▶ [EXERCISE DESCRIPTION]:
Provide again, from the entries below, every line from the one containing "text_box [1066, 140, 1471, 542]" through the one containing "Document page, 1725x1050 pixels.", exactly as written, and no other line.

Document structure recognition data
[Start of section]

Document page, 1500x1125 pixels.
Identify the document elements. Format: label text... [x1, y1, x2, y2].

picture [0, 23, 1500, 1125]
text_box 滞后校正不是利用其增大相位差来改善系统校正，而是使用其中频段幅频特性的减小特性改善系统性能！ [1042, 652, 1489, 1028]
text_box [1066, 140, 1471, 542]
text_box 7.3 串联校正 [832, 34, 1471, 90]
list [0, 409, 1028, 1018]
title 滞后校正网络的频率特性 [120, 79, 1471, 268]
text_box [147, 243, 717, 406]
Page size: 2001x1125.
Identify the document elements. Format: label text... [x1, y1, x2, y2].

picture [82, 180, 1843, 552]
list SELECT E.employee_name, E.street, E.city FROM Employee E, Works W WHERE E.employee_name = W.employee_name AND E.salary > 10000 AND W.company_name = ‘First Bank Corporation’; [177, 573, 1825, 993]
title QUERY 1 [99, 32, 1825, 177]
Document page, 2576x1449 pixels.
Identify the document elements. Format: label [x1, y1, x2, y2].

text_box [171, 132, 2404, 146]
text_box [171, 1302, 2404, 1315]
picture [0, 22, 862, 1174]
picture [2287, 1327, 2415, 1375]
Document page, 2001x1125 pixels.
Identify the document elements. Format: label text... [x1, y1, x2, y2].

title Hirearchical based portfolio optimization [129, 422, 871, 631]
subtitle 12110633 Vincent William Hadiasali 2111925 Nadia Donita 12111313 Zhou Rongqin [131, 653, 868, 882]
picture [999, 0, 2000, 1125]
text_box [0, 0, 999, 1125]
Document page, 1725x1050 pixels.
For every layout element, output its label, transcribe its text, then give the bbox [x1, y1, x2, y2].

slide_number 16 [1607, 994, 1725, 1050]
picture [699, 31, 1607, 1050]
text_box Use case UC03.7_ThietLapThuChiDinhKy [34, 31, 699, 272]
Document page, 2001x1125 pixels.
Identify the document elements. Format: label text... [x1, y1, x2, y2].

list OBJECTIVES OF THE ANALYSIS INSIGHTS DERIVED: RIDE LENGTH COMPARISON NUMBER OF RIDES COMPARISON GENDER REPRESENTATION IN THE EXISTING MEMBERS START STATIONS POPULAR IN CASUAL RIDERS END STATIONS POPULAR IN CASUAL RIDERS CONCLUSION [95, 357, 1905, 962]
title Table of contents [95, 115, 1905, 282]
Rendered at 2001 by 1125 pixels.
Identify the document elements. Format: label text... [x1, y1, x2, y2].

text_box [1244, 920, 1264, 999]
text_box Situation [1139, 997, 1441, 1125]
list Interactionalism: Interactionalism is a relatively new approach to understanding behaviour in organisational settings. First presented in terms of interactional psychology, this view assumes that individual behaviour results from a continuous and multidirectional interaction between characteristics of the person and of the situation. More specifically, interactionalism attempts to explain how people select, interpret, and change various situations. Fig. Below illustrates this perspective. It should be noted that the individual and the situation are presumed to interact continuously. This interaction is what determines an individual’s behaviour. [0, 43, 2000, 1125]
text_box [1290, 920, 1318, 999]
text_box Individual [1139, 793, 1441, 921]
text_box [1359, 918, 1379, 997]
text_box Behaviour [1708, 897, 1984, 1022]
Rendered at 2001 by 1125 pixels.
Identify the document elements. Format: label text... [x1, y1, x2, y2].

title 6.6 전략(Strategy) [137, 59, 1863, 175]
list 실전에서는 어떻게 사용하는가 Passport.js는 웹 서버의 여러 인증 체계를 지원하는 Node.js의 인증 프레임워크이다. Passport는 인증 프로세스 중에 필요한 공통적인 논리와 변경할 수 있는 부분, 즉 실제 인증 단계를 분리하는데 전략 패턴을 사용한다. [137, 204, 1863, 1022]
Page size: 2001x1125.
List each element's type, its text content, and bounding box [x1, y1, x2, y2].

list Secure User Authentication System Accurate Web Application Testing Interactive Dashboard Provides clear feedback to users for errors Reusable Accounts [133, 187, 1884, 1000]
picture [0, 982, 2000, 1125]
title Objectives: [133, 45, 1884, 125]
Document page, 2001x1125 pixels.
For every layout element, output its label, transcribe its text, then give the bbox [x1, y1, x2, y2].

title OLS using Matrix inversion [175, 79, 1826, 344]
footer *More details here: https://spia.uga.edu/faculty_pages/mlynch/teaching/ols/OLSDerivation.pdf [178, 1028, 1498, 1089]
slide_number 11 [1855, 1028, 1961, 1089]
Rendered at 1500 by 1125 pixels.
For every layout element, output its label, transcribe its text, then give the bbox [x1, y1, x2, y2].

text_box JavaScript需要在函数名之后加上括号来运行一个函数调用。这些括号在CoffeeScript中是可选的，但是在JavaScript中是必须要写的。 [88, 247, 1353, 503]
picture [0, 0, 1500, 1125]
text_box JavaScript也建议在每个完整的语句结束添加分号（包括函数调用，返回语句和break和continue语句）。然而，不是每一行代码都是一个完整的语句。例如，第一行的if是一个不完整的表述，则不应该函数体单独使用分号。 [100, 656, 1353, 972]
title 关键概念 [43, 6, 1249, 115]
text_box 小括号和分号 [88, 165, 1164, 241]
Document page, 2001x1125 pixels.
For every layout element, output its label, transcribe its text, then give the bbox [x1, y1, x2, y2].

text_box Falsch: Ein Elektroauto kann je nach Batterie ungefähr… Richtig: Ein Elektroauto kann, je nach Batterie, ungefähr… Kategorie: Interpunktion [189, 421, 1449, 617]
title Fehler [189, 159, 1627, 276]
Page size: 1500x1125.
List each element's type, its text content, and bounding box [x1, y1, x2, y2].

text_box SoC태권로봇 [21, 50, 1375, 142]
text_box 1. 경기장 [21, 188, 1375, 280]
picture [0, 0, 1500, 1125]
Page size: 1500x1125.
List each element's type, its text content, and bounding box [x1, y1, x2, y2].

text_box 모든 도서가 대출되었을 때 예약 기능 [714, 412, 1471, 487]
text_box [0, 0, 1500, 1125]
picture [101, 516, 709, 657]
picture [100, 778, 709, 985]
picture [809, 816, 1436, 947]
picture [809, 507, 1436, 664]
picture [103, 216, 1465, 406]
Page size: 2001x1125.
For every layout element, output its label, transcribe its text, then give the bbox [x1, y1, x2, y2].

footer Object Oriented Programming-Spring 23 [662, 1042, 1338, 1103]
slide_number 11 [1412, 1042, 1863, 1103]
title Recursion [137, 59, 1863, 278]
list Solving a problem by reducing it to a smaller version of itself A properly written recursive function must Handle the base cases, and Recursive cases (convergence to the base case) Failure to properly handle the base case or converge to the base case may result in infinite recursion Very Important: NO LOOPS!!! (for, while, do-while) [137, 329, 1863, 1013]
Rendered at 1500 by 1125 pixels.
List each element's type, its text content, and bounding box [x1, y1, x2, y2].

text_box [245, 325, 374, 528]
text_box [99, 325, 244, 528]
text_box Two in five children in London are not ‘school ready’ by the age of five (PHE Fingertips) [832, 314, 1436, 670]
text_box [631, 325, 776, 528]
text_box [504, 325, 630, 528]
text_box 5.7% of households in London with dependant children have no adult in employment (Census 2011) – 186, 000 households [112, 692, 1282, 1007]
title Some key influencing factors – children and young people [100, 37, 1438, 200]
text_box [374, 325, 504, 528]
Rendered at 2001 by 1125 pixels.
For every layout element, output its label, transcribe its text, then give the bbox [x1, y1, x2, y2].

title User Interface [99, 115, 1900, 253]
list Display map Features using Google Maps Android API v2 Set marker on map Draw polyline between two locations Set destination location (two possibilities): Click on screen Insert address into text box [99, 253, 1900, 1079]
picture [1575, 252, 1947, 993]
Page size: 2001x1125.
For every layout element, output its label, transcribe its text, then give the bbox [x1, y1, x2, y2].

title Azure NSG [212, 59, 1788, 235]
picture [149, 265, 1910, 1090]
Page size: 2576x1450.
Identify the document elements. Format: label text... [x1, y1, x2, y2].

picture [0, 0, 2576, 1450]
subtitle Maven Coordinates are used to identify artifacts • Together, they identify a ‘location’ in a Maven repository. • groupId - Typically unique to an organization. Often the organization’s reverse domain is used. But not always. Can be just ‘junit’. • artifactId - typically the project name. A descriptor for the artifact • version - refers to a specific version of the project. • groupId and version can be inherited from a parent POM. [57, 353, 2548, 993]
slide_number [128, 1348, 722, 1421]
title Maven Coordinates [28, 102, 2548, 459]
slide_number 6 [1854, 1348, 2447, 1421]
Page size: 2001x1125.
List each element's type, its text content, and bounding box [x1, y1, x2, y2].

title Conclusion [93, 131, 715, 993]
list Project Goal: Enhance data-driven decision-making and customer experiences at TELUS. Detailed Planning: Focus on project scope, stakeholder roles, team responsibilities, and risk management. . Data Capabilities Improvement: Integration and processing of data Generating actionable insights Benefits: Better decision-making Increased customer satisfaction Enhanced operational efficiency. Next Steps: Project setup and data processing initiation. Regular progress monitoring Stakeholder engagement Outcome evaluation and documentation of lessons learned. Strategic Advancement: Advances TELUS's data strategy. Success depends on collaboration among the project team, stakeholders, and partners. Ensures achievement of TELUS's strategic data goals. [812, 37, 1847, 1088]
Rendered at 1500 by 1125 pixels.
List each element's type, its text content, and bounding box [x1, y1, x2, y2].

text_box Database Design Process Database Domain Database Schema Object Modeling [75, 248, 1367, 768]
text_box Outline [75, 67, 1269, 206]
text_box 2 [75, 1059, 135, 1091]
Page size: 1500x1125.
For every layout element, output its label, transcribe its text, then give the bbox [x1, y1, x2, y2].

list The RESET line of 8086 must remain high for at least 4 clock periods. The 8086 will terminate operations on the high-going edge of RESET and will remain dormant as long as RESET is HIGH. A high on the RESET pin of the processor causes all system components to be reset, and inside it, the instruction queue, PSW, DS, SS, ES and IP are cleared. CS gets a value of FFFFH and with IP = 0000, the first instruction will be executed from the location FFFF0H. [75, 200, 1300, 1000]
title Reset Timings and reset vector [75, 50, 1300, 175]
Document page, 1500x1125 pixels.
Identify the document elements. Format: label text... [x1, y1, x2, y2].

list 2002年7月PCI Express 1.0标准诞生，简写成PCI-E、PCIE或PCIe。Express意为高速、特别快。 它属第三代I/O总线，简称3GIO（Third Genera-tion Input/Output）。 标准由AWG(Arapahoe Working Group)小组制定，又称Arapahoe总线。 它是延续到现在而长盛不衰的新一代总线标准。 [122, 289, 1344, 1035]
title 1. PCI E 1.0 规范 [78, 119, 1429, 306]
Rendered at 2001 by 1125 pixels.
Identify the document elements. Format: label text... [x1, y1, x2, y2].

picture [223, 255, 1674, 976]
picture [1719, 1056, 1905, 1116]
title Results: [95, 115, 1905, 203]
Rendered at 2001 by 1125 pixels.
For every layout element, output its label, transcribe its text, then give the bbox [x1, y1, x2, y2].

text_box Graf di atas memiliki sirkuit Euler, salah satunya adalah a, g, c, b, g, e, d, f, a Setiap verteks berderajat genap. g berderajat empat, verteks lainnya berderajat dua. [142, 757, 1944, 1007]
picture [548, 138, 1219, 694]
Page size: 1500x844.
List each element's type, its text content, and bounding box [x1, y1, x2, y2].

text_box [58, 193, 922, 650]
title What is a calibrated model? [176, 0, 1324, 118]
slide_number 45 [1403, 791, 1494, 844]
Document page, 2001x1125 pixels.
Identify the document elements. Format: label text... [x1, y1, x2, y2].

[End of section]

▶ [YOUR SOLUTION]:
text_box [1066, 140, 1471, 542]
text_box 7.3 串联校正 [832, 34, 1471, 90]
list [0, 409, 1028, 1018]
title 滞后校正网络的频率特性 [120, 79, 1471, 268]
text_box [147, 243, 717, 406]
Page size: 2001x1125.
Identify the document elements. Format: label text... [x1, y1, x2, y2].

picture [82, 180, 1843, 552]
list SELECT E.employee_name, E.street, E.city FROM Employee E, Works W WHERE E.employee_name = W.employee_name AND E.salary > 10000 AND W.company_name = ‘First Bank Corporation’; [177, 573, 1825, 993]
title QUERY 1 [99, 32, 1825, 177]
Document page, 2576x1449 pixels.
Identify the document elements. Format: label [x1, y1, x2, y2].

text_box [171, 132, 2404, 146]
text_box [171, 1302, 2404, 1315]
picture [0, 22, 862, 1174]
picture [2287, 1327, 2415, 1375]
Document page, 2001x1125 pixels.
Identify the document elements. Format: label text... [x1, y1, x2, y2].

title Hirearchical based portfolio optimization [129, 422, 871, 631]
subtitle 12110633 Vincent William Hadiasali 2111925 Nadia Donita 12111313 Zhou Rongqin [131, 653, 868, 882]
picture [999, 0, 2000, 1125]
text_box [0, 0, 999, 1125]
Document page, 1725x1050 pixels.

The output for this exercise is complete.